Vidas Negras Importam
Em mais uma importante e paradigmática decisão, o Supremo Tribunal Federal (STF) declarou, no último dia 18 de dezembro, por unanimidade, a existência de racismo estrutural no Brasil e a sistemática violação de direitos fundamentais da população negra. O julgamento da ADPF das Vidas Negras, como ficou conhecida a ação, finalmente nomeia o óbvio e endereça o tema, impondo ao Poder Executivo uma série de obrigações para além das medidas já adotadas para superar esse quadro histórico, como a elaboração de um novo plano nacional de combate ao racismo estrutural, incluindo ações concretas nas áreas da saúde, segurança pública, alimentar e proteção da vida, além da ampliação das políticas públicas de cotas raciais para acesso a oportunidades de educação e emprego e a criação de protocolos de atendimento em órgãos públicos atentos ao enfrentamento de disparidades raciais.
A decisão só reforça a importância e a urgência de aprovação, no âmbito do Poder Legislativo, da PEC 27/2024, que inclui na Constituição Federal um capítulo inteiramente dedicado à promoção da igualdade racial e institui o Fundo Nacional de Reparação Econômica e de Promoção da Igualdade Racial, destinado ao financiamento de iniciativas voltadas à promoção da igualdade de oportunidades e à inclusão social de brasileiros pretos e pardos, exatamente como as que o STF ora determinou sejam adotadas pelo Estado brasileiro. O parecer favorável à PEC da Reparação, como ficou conhecida, foi aprovado em novembro pela Comissão Especial da Câmara dos Deputados constituída para examinar a proposta, que agora está apta a ser apreciada pelo plenário da Casa. A oportuna aprovação da PEC 27/2024 pelo Congresso Nacional viabilizará a criação de mecanismos para a efetiva destinação dos recursos necessários ao cumprimento dessa decisão do STF.

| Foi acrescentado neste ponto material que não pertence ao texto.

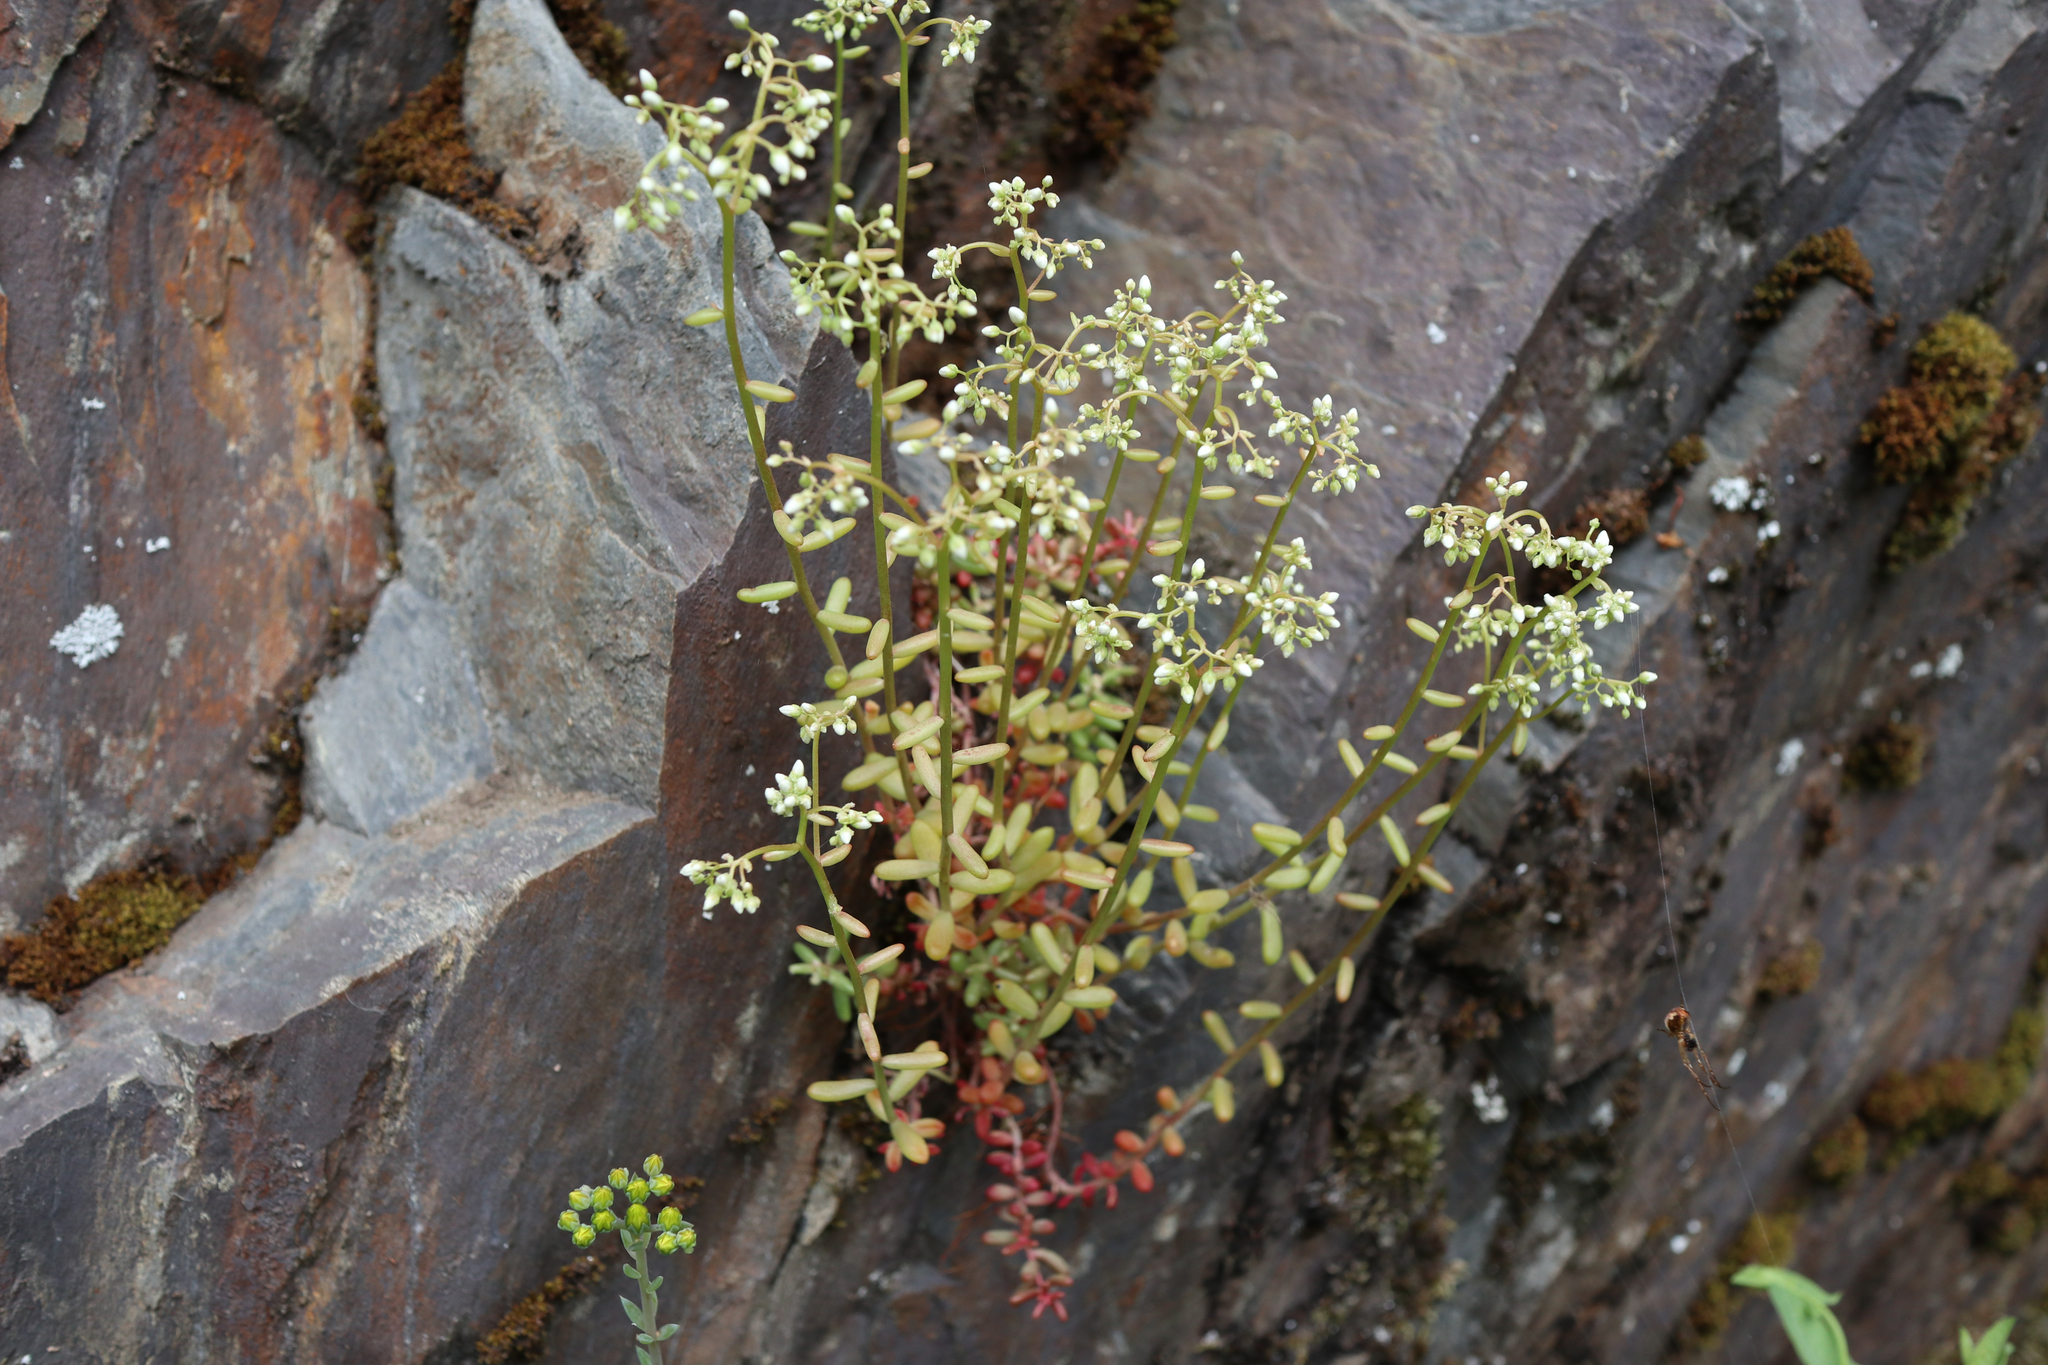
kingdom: Plantae
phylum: Tracheophyta
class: Magnoliopsida
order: Saxifragales
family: Crassulaceae
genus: Sedum
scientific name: Sedum album
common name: White stonecrop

O reconhecimento jurídico do racismo estrutural pelo STF aliado a um dever de ação com efetiva responsabilização do Estado brasileiro revela mais uma decisão da Corte que vai além da retórica para conferir verdadeira concretude a diversos mandamentos da Constituição brasileira de 1988. Promulgadas há mais de 37 anos, tais normas precisam finalmente transpor a abstração simbólica do papel para se tornar realidade. O protagonismo da Corte nessa transformação tem sido crucial nos temas mais relevantes à nação, como é o enfrentamento ao racismo. Falamos aqui de protagonismo não em um sentido pejorativo ou de um suposto “ativismo” maléfico, senão de uma atuação intransigente da Corte na defesa da Constituição, papel, aliás, que lhe fora conferido pela própria Carta de 1988. Provocado para tanto, o STF vem oferecendo soluções efetivas a muitas das questões sociais mais caras ao país, o que só demonstra que (ainda) precisamos do Judiciário para realizar direitos fundamentais e mediar conflitos entre os demais Poderes. É, certamente, um diagnóstico ruim, embora comum a muitas democracias em consolidação mundo afora.
A esse propósito, é sempre bom lembrar que, no Brasil, salvo raríssimas exceções, o Judiciário age sempre sob provocação, e, quando instado a fazê-lo, tem o dever constitucional de decidir todas as ações e questões que lhe são endereçadas – daí porque a alcunha de “ativista” soa equivocada em nosso sistema jurídico. Com isso, diversos atores sociais legitimados a provocar a Corte nessas matérias, em especial representantes da sociedade civil organizada e partidos políticos – como foi o caso dessa ação, proposta por sete deles e articulada pela Coalizão Negra por Direitos, que congrega diversos movimentos sociais anti racistas – vêm de forma cada vez mais constante se utilizando desses mecanismos para instar o STF a agir como verdadeiro agente moderador dessas relações polarizadas, oferecendo soluções muitas vezes pautadas pelo simples diálogo entre o Legislativo e o Executivo, e, mais recentemente, também pela imposição de medidas concretas para sanar as violações à Constituição. Estamos aqui nos referindo, por exemplo, às recentes decisões do STF nos casos do sistema prisional, das favelas e dos descontos indevidos do INSS.
Cresce nesse cenário a adoção de meios autocompositivos de solução pelo STF, inclusive no curso de ações originalmente destinadas ao exame genérico e abstrato da compatibilidade de leis em face da Constituição. Sob a constatação de que nesses processos estruturais a mera declaração de inconstitucionalidade não basta, o STF vem assumindo o papel de impulsionar a transformação da realidade brasileira, ainda que não imune a críticas (quem, afinal, está isento a elas?). No caso do racismo estrutural, ganham, sem sombra de dúvidas, a Constituição e a sociedade brasileiras. É o anúncio, como entoava Drummond, de um novo ano como verdadeira promessa de esperança renovada. Vidas Negras Importam!